Le Diable au corps

S’il est un titre qui attise l’imagination et appelle au tumulte des sens, c’est bien celui de Raymond Radiguet, Le Diable au corps. Je vois déjà les yeux qui frisent… Les commémorations de la Première Guerre mondiale m’ont donné envie de découvrir ce roman dont la parution, en 1923, a fait scandale à bien des titres : une histoire charnelle, d’adultère, entre un garçon tout jeune – quinze ans – et une femme presque aussi jeune que lui, et surtout, presque sans remord, mariée à un soldat combattant sur le front… Le tout inspiré d’une aventure réellement vécue par l’auteur, qui s’est quand même vieilli d’un an dans sa fiction – lui n’avait que 14 ans au moment des faits !

Trop jeune pour être mobilisé, le narrateur a l’honnêteté de reconnaître qu’il vit comme « quatre ans de grandes vacances » ces années 1914-1918. Alors que les valeureux poilus sont sur le front, ces années sont pour lui celles des émois et des premiers ébats, de surcroît avec la femme d’un héros national, entre deux permissions du mari gêneur. Mention spéciale pour le passage où les deux amoureux font ensemble les courses destinées à meubler le jeune ménage avant le retour du soldat, le jeune amant choisissant la chambre à coucher du mari avec un mauvais goût malicieux, puis s’en mordant les doigts quand il doit en profiter aussi…

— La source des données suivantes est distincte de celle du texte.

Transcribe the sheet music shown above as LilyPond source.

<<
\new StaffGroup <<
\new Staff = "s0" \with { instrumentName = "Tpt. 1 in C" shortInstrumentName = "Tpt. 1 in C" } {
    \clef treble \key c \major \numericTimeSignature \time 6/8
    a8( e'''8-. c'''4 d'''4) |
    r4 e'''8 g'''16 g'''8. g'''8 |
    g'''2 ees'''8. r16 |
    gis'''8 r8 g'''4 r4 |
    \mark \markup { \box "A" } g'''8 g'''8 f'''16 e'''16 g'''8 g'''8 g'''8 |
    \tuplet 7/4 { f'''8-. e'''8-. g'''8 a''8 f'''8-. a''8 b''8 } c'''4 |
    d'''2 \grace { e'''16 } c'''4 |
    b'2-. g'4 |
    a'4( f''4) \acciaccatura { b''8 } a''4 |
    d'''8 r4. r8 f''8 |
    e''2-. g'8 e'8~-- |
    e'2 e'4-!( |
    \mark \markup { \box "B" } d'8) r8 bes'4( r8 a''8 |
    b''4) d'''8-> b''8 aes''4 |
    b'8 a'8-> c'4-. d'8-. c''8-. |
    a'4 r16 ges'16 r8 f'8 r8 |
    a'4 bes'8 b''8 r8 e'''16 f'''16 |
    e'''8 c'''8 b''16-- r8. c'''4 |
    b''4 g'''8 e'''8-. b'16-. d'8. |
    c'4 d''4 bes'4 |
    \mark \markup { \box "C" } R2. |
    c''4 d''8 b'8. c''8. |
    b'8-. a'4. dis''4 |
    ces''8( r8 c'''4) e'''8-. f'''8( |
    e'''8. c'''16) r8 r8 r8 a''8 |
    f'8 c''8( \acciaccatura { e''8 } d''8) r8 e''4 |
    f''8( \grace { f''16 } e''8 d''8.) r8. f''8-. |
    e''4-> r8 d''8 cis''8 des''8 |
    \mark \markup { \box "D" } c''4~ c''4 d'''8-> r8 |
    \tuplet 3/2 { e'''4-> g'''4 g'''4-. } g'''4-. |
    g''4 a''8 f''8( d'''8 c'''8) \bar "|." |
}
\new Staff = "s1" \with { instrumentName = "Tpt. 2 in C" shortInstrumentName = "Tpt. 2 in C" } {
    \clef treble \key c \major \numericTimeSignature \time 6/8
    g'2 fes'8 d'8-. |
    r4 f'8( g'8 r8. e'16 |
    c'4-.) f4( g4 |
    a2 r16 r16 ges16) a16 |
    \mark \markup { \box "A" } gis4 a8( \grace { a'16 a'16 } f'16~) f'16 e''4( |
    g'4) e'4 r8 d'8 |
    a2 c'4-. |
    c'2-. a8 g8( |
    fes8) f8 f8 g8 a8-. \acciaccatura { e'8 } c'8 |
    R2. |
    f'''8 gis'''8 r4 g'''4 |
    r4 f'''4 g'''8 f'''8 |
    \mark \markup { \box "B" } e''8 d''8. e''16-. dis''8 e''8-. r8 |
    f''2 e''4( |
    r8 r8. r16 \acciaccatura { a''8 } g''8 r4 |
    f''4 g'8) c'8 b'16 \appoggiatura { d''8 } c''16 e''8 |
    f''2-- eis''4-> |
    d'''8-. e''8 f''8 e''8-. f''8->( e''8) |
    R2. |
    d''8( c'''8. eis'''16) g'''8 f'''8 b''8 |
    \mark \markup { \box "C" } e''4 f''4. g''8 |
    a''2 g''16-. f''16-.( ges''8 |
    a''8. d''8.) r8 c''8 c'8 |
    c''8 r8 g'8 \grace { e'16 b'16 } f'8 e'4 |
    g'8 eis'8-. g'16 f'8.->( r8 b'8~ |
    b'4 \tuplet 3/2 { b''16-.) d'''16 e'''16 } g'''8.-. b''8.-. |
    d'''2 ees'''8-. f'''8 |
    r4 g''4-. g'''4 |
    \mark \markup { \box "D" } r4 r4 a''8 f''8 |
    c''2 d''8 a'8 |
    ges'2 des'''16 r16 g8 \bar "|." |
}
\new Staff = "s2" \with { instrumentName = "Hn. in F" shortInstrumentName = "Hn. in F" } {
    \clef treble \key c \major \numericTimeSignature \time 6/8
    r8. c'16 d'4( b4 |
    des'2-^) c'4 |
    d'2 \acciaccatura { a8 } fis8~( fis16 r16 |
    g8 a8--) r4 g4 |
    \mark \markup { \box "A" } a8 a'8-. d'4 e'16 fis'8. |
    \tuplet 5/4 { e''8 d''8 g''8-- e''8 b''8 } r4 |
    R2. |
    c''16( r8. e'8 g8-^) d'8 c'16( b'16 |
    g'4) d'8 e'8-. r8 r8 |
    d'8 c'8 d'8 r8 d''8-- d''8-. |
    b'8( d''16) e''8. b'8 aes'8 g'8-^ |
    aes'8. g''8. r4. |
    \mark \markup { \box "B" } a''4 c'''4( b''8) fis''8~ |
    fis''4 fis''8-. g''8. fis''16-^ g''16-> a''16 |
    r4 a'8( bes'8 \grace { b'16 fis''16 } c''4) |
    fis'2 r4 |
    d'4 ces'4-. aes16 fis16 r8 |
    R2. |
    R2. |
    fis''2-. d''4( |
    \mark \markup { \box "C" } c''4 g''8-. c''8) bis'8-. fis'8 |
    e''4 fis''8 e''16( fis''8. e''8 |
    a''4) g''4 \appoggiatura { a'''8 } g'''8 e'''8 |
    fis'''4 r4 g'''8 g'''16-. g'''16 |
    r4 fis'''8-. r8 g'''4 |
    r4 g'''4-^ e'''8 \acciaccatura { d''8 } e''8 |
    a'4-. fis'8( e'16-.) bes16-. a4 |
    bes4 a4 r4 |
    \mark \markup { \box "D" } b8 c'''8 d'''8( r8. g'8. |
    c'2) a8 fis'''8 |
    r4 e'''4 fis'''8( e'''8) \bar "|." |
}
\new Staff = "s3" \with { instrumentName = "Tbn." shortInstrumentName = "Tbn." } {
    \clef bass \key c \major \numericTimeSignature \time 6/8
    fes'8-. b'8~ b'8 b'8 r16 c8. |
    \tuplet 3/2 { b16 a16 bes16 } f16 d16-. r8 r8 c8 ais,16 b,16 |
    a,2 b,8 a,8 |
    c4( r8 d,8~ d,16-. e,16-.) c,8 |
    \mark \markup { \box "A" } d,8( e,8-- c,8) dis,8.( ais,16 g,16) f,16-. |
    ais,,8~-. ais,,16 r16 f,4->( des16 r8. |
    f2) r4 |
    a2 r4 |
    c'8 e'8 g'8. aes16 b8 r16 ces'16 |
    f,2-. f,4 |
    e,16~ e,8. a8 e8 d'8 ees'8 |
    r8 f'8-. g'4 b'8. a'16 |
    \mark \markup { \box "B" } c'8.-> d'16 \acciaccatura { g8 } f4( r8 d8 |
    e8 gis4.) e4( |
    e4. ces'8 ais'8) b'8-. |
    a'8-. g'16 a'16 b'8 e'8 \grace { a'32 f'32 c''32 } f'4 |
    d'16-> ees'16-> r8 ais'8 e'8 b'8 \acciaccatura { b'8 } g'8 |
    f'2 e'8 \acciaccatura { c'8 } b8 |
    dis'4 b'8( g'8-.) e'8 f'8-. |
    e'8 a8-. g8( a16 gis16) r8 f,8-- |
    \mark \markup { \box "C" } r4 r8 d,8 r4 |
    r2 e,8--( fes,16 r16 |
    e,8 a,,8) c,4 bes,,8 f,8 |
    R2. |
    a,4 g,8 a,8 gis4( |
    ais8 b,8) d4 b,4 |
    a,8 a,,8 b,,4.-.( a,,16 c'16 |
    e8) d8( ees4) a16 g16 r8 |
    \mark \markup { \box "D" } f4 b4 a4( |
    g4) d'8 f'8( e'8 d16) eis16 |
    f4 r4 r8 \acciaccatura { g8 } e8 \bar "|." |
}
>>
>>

Sa mort prématurée a élevé Radiguet (1903-1923) au rang de jeune prodige de la littérature, certains voyant en lui, au début du XXe siècle, un Rimbaud du roman pour la fulgurance et la maturité de sa plume ainsi que son sens de la formule – qui cultive pourtant un peu trop à mon goût la facilité du paradoxe.

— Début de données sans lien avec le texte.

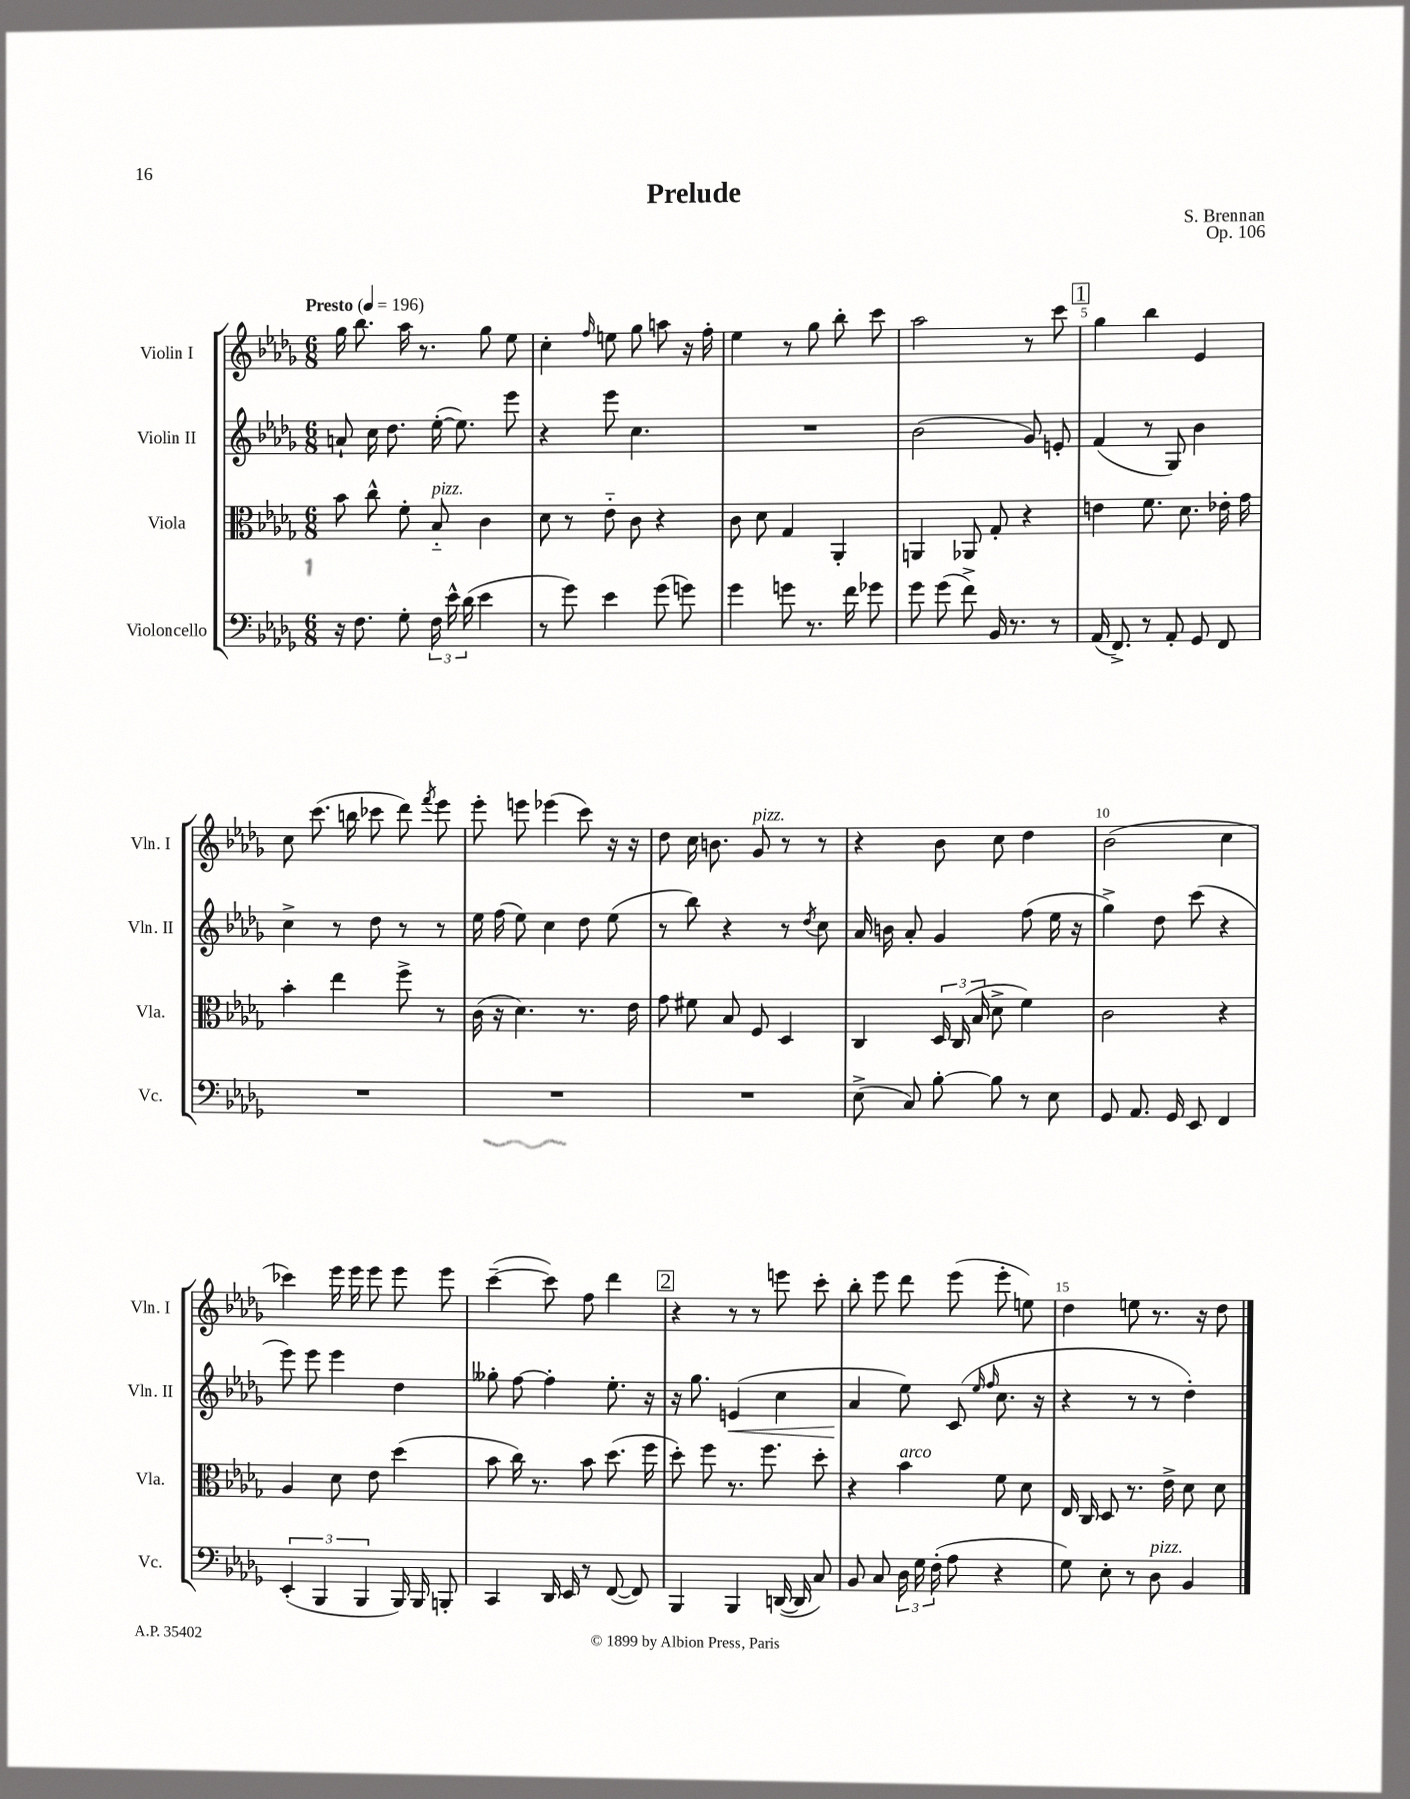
\header { title = "Prelude" composer = "S. Brennan" opus = "Op. 106" }
<<
\new StaffGroup <<
\new Staff = "s0" \with { instrumentName = "Violin I" shortInstrumentName = "Vln. I" } {
    \clef treble \key des \major \numericTimeSignature \time 6/8 \tempo "Presto" 4 = 196
    \autoBeamOff ges''16 bes''8. aes''16 r8. ges''8 ees''8 |
    c''4-. \grace { f''16 } e''8 ges''8 a''8 r16 f''16-. |
    ees''4 r8 ges''8 bes''8-. c'''8 |
    aes''2 r8 c'''8 |
    \mark \markup { \box "1" } ges''4 bes''4 ees'4 |
    c''8 c'''8.( b''16 ces'''8 des'''8) \acciaccatura { f'''8 } ees'''8 |
    ees'''8-. e'''8 ees'''4( c'''8) r16 r16 |
    des''8 c''16 b'8. ges'8^\markup { \italic "pizz." } r8 r8 |
    r4 bes'8 c''8 des''4 |
    bes'2( c''4 |
    ces'''4) ees'''16 ees'''16 ees'''8 ees'''8 ees'''8 |
    c'''4~--( c'''8) f''8 des'''4 |
    \mark \markup { \box "2" } r4 r8 r8 e'''8 c'''8-. |
    bes''8-. ees'''8 des'''8 ees'''8( ees'''8-. e''8) |
    des''4 e''8 r8. r16 des''8 \bar "|." |
}
\new Staff = "s1" \with { instrumentName = "Violin II" shortInstrumentName = "Vln. II" } {
    \clef treble \key des \major \numericTimeSignature \time 6/8
    \autoBeamOff a'8-! c''16 des''8. ees''16~-.( ees''8.) ees'''8 |
    r4 ees'''8 c''4. |
    R2. |
    bes'2( ges'8) e'8-. |
    \mark \markup { \box "1" } f'4( r8 ges8) bes'4 |
    c''4-> r8 des''8 r8 r8 |
    ees''16 f''16( ees''8) c''4 des''8 ees''8( |
    r8 bes''8) r4 r8 \acciaccatura { des''8 } c''8 |
    aes'16 b'16 aes'8-. ges'4 f''8( ees''16 r16 |
    ges''4->) des''8 c'''8( r4 |
    ees'''8) ees'''8 ees'''4 des''4 |
    geses''8-. f''8~ f''4-. ees''8.-. r16 |
    \mark \markup { \box "2" } r16 ges''8. e'4\<( c''4 |
    aes'4\! ees''8) c'8( \grace { ees''16 f''16 } c''8. r16 |
    r4 r8 r8 des''4-.) \bar "|." |
}
\new Staff = "s2" \with { instrumentName = "Viola" shortInstrumentName = "Vla." } {
    \clef alto \key des \major \numericTimeSignature \time 6/8
    \autoBeamOff bes'8 c''8-^ f'8-. bes8-_^\markup { \italic "pizz." } c'4 |
    des'8 r8 ees'8-_ c'8 r4 |
    c'8 des'8 ges4 aes,4-. |
    a,4 aes,8 ges8-. r4 |
    \mark \markup { \box "1" } e'4 f'8. des'8. ees'16-. ges'16 |
    bes'4-. ees''4 f''8-> r8 |
    c'16( r16 des'4.) r8. ees'16 |
    ges'8 fis'8 bes8 f8 des4 |
    c4 \tuplet 3/2 { des16 c16( bes16 } des'8-> f'4) |
    c'2 r4 |
    aes4 des'8 ees'8 des''4( |
    bes'8 c''16) r8. bes'8 des''8.( f''16 |
    \mark \markup { \box "2" } des''8-.) f''8 r8. f''8. des''8-. |
    r4 bes'4^\markup { \italic "arco" } f'8 des'8 |
    ees16 c16 des8 r8. ees'16-> des'8 des'8 \bar "|." |
}
\new Staff = "s3" \with { instrumentName = "Violoncello" shortInstrumentName = "Vc." } {
    \clef bass \key des \major \numericTimeSignature \time 6/8
    \autoBeamOff r16 f8. ges8-. \tuplet 3/2 { f16 ees'16-^ des'16( } ees'4 |
    r8 ges'8) ees'4 ges'8( g'8) |
    ges'4 g'8 r8. f'16 ges'8 |
    ges'8 ges'8( f'8->) bes,16 r8. r8 |
    \mark \markup { \box "1" } aes,16( f,8.->) r8 aes,8-. ges,8 f,8 |
    R2. |
    R2. |
    R2. |
    ees8->( c8) bes8~-. bes8 r8 ees8 |
    ges,8 aes,8. ges,16 ees,8 f,4 |
    \tuplet 3/2 { ees,4-.( bes,,4 bes,,4 } bes,,16) bes,,16 b,,8-. |
    c,4 des,16 ees,16 r8 f,8~( f,8) |
    \mark \markup { \box "2" } bes,,4 bes,,4 d,16~( d,16 c8) |
    bes,8 c8 \tuplet 3/2 { des16 ges16 f16-.( } aes8 r4 |
    ges8) ees8-. r8 des8^\markup { \italic "pizz." } bes,4 \bar "|." |
}
>>
>>
\layout { \context { \Score \override BarNumber.break-visibility = ##(#f #t #t) barNumberVisibility = #(every-nth-bar-number-visible 5) } }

Selon moi, si ce roman a un intérêt pour le lecteur d’aujourd’hui, ce n’est ni pour son style ni pour son thème scabreux – l’extrême jeunesse du « héros » pouvant de nos jours choquer davantage que l’adultère antipatriotique; ce qui m’a touchée, en le lisant, c’est la façon dont un tout jeune homme ose parler de la timidité masculine, de son inconstance, et même, de sa « nature veule », comme il va jusqu’à l’écrire. À tel point que je me suis demandé si ce n’était pas cette franchise, au fond, qui avait le plus gêné les lecteurs masculins des années 1920, et si là n’était pas l’aspect du roman qui conserve aujourd’hui encore le plus fort potentiel de transgression.

Lire un homme qui décrit les faiblesses de son orgueil de mâle, son « ivresse d’homme » qui séduit, mais aussi sa lâcheté, ses hésitations, son égoïsme, la dureté de sa jalousie possessive couplée à ses sautes d’humeur lunatiques, voilà qui sort de l’ordinaire. D’autant plus que l’auteur ne cherche pas vraiment à justifier ces faiblesses par sa jeunesse au moment des faits, ni par quelque tourment adolescent.

La sincérité des sentiments, réciproques, entre les deux amants, est indubitable; elle n’exclut pourtant pas des froideurs subites de la part du jeune homme, comme quand il est bien content de retrouver les draps frais de son lit tranquillement solitaire chez ses parents… ou qu’il commet un écart avec la jeune amie suédoise de son amante, croquée comme une pêche juteuse à l’occasion d’une absence de sa chérie partie voir son mari sur le front (« je désirais Svéa comme un fruit, ce dont une maîtresse ne peut être jalouse »).

DaCL’adaptation cinématographique de Claude Autant-Lara, sortie en 1947, a de nouveau fait scandale, accusée, au sortir de la Seconde Guerre mondiale, de prôner à la fois l’antimilitarisme et l’amoralisme. Elle gomme pourtant, et plus encore avec Gérard Philippe, jeune premier angélique dans le rôle du narrateur, cette description sans concession de la cruelle faiblesse, presque enfantine, qui demeure chez bien des hommes-mâles, même à l’âge adulte, et que Radiguet, du haut de ses 20 ans, nous livre ici magistralement.